これが私の人生
夫が、北側の和室の掃き出し窓の外に洗濯物が干せるように竿を通した。
このニ、三年私の帰宅時間が遅くなることが増え、夫が洗濯物を取り込むようになった。
私は雨が降りそうだと外には出さないが、夫は生乾きの洗濯物が臭いと言って、少しでも日や風に当てようと外に出す。
おかげでカーポートに竿を下げられるようにしてくれるなど便利にはなった。
取り入れた洗濯物をハンガーがけのまま、台所のカウンターの上の壁下りのところにぶらぶらぶら下げているのが気に入らないらしく(というか、結婚以来四十年近くこうしているのに!)別の場所をあれこれ模索して、北側の寝室を思いついたらしい。
昨日二人でホームセンターに行って、屋内外のDIY用具から使えそうなアイテムを探索した。
既存の物干し用具では帯に短し襷に長し、第一高額なのである。
ハンガーを引っ掛ける穴のついたアルミ製の物干し竿は3mもあったので、パジェロミニのルーフキャリアにくくりつけて帰った。
加えてその北側の和室に、取り入れた洗濯物や、脱いですぐタンスに仕舞うのがためらわれる上着などの一時置き場も拵えた。
はじめ、柱に屋外のベランダなどに取り付ける竿通しをつけるつもりでいたが、そんな大袈裟なものは要らないともう少し探索した。
インテリアコーナーに、アルミ製の棚受けでちょっと小洒落たカーブのあるのを見つけた。
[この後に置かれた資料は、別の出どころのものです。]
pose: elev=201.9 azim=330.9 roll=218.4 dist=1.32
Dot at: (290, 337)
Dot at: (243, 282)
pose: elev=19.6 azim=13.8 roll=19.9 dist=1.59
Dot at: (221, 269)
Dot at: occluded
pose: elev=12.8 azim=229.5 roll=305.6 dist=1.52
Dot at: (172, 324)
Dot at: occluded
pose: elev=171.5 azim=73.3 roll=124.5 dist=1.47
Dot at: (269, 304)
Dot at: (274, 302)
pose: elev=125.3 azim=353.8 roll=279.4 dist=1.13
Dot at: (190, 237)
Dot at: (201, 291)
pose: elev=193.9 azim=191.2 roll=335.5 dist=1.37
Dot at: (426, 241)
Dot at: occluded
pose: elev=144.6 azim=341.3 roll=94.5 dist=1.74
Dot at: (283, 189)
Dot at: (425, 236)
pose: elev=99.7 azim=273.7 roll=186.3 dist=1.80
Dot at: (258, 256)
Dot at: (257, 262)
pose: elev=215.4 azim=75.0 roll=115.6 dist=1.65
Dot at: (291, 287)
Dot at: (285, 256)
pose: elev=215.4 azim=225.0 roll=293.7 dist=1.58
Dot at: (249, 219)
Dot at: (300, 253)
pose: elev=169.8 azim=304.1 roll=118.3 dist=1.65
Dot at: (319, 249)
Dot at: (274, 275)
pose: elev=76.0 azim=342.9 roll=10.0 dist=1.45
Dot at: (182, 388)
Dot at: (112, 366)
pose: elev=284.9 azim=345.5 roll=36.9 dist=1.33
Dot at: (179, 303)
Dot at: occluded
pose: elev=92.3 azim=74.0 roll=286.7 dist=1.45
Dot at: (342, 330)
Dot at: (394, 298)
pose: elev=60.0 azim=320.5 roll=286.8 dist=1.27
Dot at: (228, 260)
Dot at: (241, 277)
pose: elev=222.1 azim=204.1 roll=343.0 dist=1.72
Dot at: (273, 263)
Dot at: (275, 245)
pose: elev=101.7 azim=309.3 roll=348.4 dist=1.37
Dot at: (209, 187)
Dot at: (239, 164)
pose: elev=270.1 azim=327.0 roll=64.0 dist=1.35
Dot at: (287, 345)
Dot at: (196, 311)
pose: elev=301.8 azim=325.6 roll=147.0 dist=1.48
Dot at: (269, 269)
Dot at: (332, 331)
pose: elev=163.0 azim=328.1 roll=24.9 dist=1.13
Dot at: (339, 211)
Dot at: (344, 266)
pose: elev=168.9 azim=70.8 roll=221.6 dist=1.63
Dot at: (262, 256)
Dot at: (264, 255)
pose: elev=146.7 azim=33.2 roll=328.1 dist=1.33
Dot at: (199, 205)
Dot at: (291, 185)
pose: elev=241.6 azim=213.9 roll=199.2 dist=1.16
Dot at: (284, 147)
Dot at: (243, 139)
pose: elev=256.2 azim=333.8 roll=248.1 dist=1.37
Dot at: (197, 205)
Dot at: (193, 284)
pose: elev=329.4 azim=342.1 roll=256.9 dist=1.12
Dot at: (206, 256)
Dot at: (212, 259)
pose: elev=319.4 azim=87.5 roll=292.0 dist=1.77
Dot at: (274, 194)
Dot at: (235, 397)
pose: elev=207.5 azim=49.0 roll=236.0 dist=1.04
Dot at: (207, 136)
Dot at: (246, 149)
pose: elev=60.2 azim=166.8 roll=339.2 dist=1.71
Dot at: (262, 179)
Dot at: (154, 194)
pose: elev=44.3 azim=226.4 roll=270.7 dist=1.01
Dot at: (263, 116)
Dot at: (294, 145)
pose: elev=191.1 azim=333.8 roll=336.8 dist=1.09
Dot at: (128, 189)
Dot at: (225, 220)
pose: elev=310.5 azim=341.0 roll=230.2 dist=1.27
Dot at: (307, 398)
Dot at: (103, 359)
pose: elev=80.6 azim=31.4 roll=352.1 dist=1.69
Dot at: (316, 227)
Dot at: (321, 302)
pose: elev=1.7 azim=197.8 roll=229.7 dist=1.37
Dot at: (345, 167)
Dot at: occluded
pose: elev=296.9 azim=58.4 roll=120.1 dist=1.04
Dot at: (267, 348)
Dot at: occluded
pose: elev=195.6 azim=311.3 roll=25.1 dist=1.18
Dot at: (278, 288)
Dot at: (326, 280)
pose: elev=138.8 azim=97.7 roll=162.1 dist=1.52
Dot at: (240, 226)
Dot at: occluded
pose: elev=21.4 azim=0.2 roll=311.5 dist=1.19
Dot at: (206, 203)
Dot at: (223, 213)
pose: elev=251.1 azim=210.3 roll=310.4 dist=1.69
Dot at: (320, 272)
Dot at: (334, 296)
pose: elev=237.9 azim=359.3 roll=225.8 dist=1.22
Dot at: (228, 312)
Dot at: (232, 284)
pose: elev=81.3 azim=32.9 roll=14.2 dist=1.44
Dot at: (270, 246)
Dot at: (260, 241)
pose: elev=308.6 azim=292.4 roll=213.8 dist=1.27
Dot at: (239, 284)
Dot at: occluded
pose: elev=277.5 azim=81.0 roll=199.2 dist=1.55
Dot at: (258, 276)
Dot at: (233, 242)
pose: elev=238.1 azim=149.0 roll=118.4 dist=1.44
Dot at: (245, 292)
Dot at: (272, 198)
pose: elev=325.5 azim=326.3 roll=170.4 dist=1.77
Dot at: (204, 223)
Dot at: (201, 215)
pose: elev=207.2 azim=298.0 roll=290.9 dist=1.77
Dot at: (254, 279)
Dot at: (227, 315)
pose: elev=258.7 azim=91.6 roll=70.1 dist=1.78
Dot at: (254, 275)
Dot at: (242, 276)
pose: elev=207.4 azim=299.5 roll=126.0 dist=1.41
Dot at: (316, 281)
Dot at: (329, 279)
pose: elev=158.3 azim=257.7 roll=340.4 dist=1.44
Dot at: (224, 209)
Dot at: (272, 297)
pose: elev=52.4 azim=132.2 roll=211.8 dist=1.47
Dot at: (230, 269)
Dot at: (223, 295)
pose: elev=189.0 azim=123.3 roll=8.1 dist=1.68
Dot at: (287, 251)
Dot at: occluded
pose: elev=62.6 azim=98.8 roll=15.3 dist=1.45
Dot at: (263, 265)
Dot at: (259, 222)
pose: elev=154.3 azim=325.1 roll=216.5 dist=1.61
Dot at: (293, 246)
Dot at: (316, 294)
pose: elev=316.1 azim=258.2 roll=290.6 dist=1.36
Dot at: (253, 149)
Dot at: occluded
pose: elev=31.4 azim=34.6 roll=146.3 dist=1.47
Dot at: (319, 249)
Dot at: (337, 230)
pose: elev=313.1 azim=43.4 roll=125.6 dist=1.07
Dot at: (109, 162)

このカーブ、竿を通すのにちょうどいいね、と言うことで採用した。
設置してみると、私のベッドのちょうど頭の上数十センチあたりに衣服の裾がひらひらした。
まるで木賃宿である。
いや木賃宿で暮らしたことはないけれど。
なんだか物悲しい気持ちになって、ぷいっとしてしまった。
押入れをクロゼットに改修すれば万事解決なのに、夫はそんな気持ちはサラサラなく、予想通りの出来栄えに上機嫌だ。
夫は創意工夫が大好きである。
亡くなった義父譲りだ。
これまででもっとも偉大な(?)シゴトは、雨どい受けの付け直しである。
二階の屋根に鉄パイプの足場を組んでやった。
落ちて死ぬんじゃないかとハラハラしたので、もう二度とやらないでほしいと懇願した。
家は夫の大きなおもちゃのようなものである。
私はため息をつくばかり。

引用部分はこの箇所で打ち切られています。